With a love for working with numbers, he put as his first preference Bachelor of Commerce at The University of Melbourne. His plan was to become an actuary and use his mathematical skills to design risk profiles for insurance companies. But life has a way of throwing curve balls at people and after three months in the course, Amir realised that the course and career was not a good fit for him.
His plan was to use the pathways program to transition over to a general science course. A very successful student, Amir never imagined there would be any problem but his application was rejected, plunging him into the shock of self-doubt for the first time in his academic life. Amir rebounded with a fierce determination to put his head down, stick with commerce and get the sort of results that would help to muscle his way into the science faculty and then transition into dentistry.
He chose commerce subjects with transferable skills and content that were not only prerequisites but would also prove useful in the science course. While he was successful in his studies, to get into dentistry he still needed to pass the gruelling six hour medical entry exam.
For those of us who know Amir, it was no surprise that he aced it and was offered a place in both dentistry and medicine. Amir resisted the lure of medicine and the high social status and income that it promised. He made a choice based on his own passions and his desire for a career with a better work-life balance.
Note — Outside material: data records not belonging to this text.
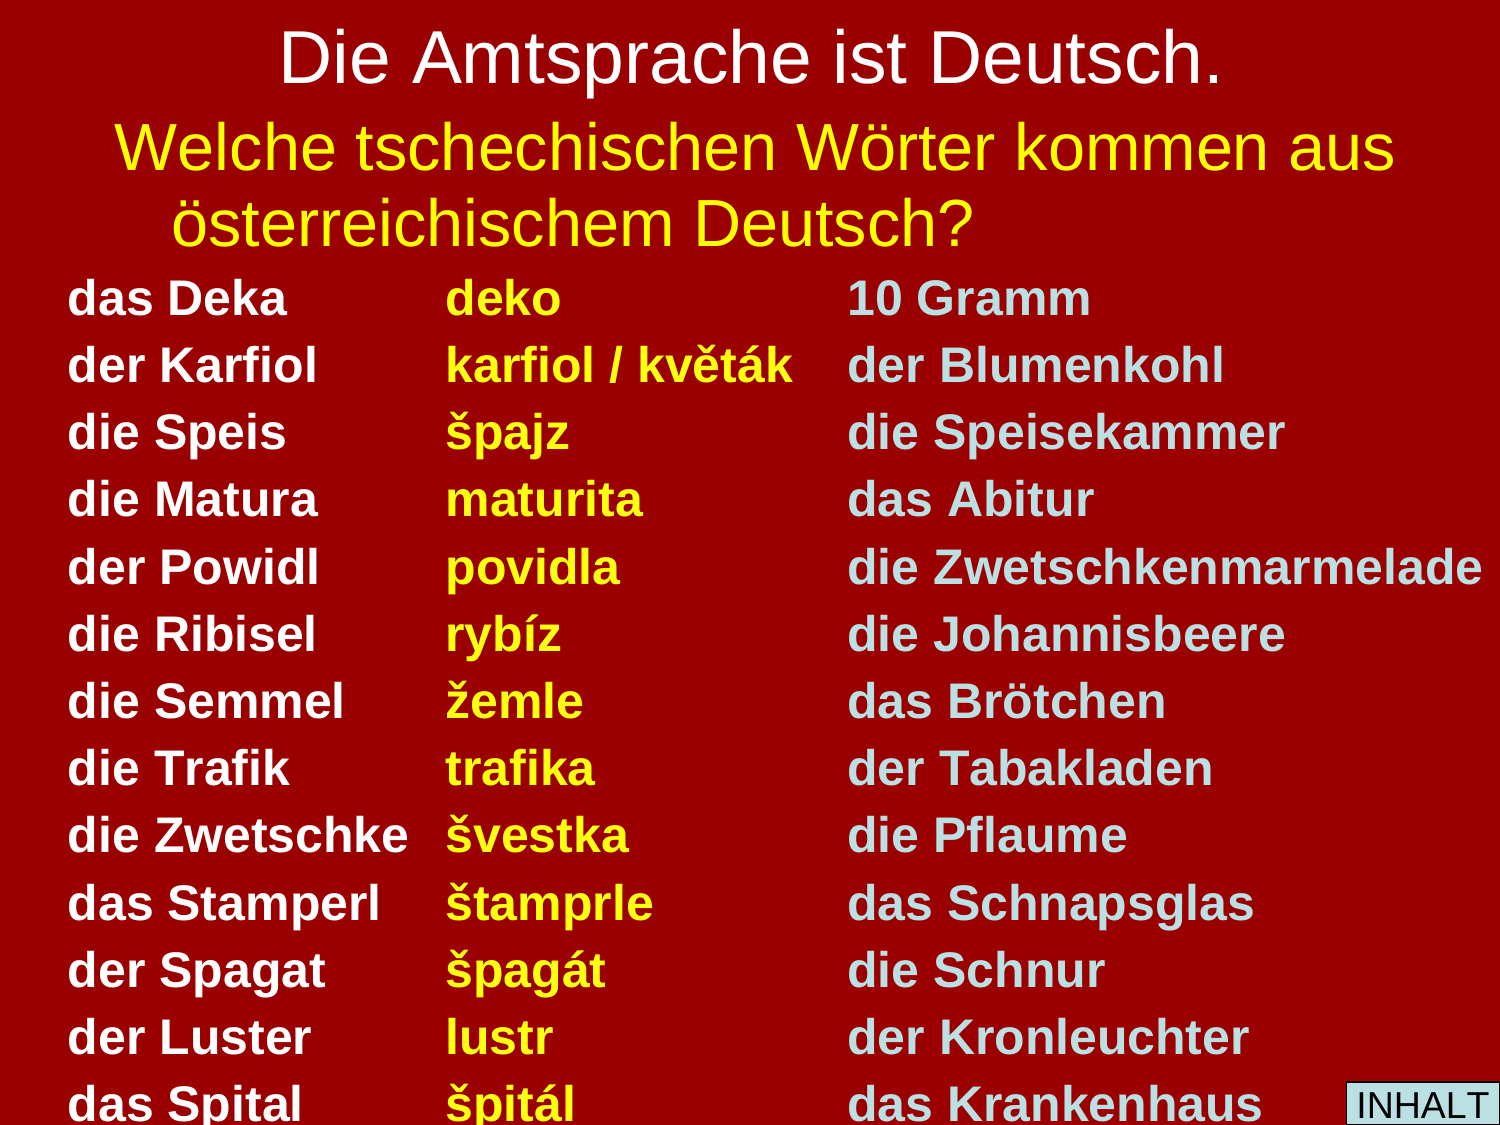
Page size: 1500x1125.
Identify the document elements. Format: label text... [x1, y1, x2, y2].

title Die Amtsprache ist Deutsch. [76, 0, 1427, 148]
text_box 10 Gramm der Blumenkohl die Speisekammer das Abitur die Zwetschkenmarmelade die Johannisbeere das Brötchen der Tabakladen die Pflaume das Schnapsglas die Schnur der Kronleuchter das Krankenhaus [832, 278, 1500, 1125]
list Welche tschechischen Wörter kommen aus österreichischem Deutsch? [100, 101, 1451, 278]
text_box das Deka der Karfiol die Speis die Matura der Powidl die Ribisel die Semmel die Trafik die Zwetschke das Stamperl der Spagat der Luster das Spital [53, 278, 430, 1125]
text_box INHALT [1346, 1082, 1500, 1125]
text_box deko karfiol / květák špajz maturita povidla rybíz žemle trafika švestka štamprle špagát lustr špitál [430, 278, 832, 1125]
As a child, Amir admired the work of his own dentist and the way that his skill could make a patient’s health and life better.
As soon as Amir began to study dentistry, his thought was “I’ve found my home”. Dentistry offered a general course with an opportunity for training in a range of specialist areas. Each specialist area takes an additional three years. Amir will have been undertaking university studies for seven years after finishing the general dental course, so he is champing at the bit to put study behind him and get into professional practice.
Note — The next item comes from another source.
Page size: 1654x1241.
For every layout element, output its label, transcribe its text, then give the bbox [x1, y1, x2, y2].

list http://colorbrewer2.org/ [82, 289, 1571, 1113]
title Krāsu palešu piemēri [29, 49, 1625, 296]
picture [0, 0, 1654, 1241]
“After a few years of broad professional practice, I may return to study and go down the specialist track,” he says.
“For the time being, I’m focussed on getting a wide range of professional practice in a rural setting. I want to perfect my craft and develop my life skills”.
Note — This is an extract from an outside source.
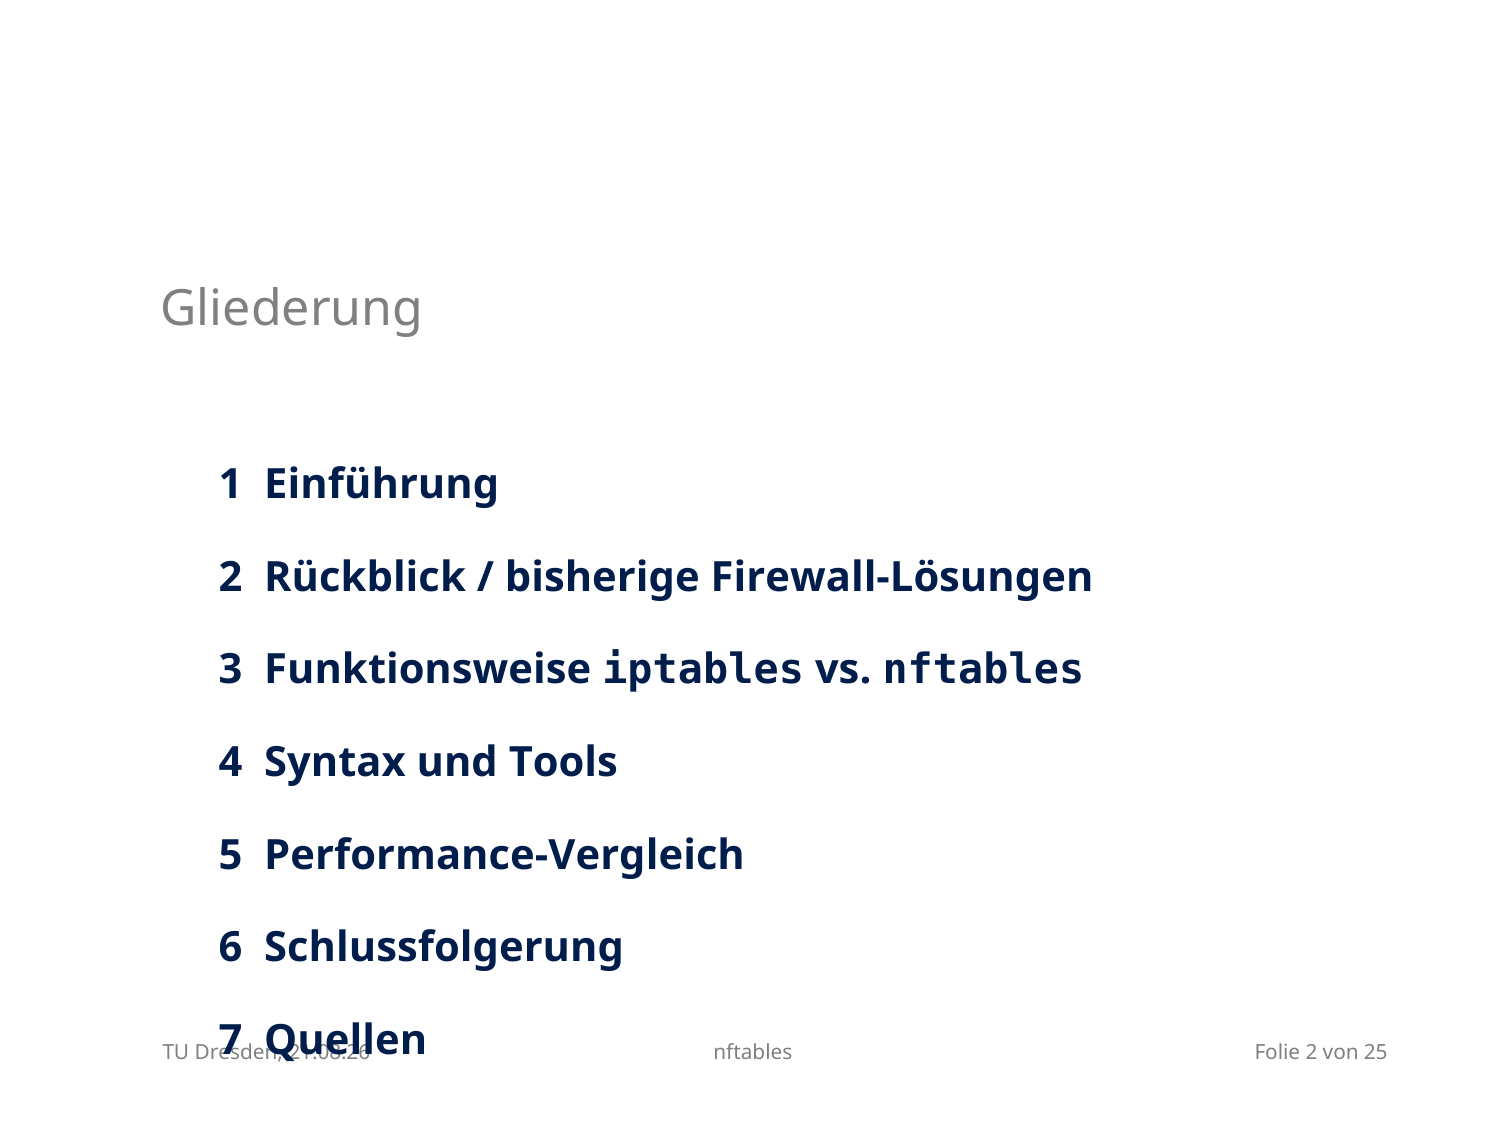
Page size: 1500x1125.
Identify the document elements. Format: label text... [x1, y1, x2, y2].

As with most Australians, Amir was affected by the COVID-19 lockdowns. He was in his third year, a time when he could expect to be working in a range of specialist clinics. These were cancelled and replaced by specialist online seminars. While the clinics would only have had some low stakes challenges in terms of patients and their conditions, the seminars allowed the dental students to address a range of more challenging scenarios. It seems for Amir, life is about recognising opportunities and making the most of them.
For Amir, his uni years were a time for exploring a wide range of interests and types of people and experiences. His time as treasurer of the dental society reminded Amir that he still had an interest in some aspects of the commerce course he initially began. He thinks he might at some stage go back to uni to further those studies.
Amir is humble about his extraordinary achievements. He shuns the spotlight and is happier to credit his friends, his teachers and his school for launching him on his path.
“There were schools with better track records, but for me WRSC was the ideal place,” he says. “My teachers encouraged, supported and lifted me. I still remember the thrill I felt when as part of the year nine Inquiry subject my friends and I spoke to an audience of 500 people at Federation Square Edge.
“We talked about global poverty and our individual desire to make a difference. The audience, including the Australian Of The Year, rose up to give us a standing ovation. Supporting me were also a wonderful cohort of students. Andrew Younan, Kevin Kapeke and Aftab Merchant were always there.
“It was a really positive friendly rivalry, and we still keep in touch.”
As Amir makes his way through life he takes with him the values, skills, knowledge and friendships that his school years have armed him with.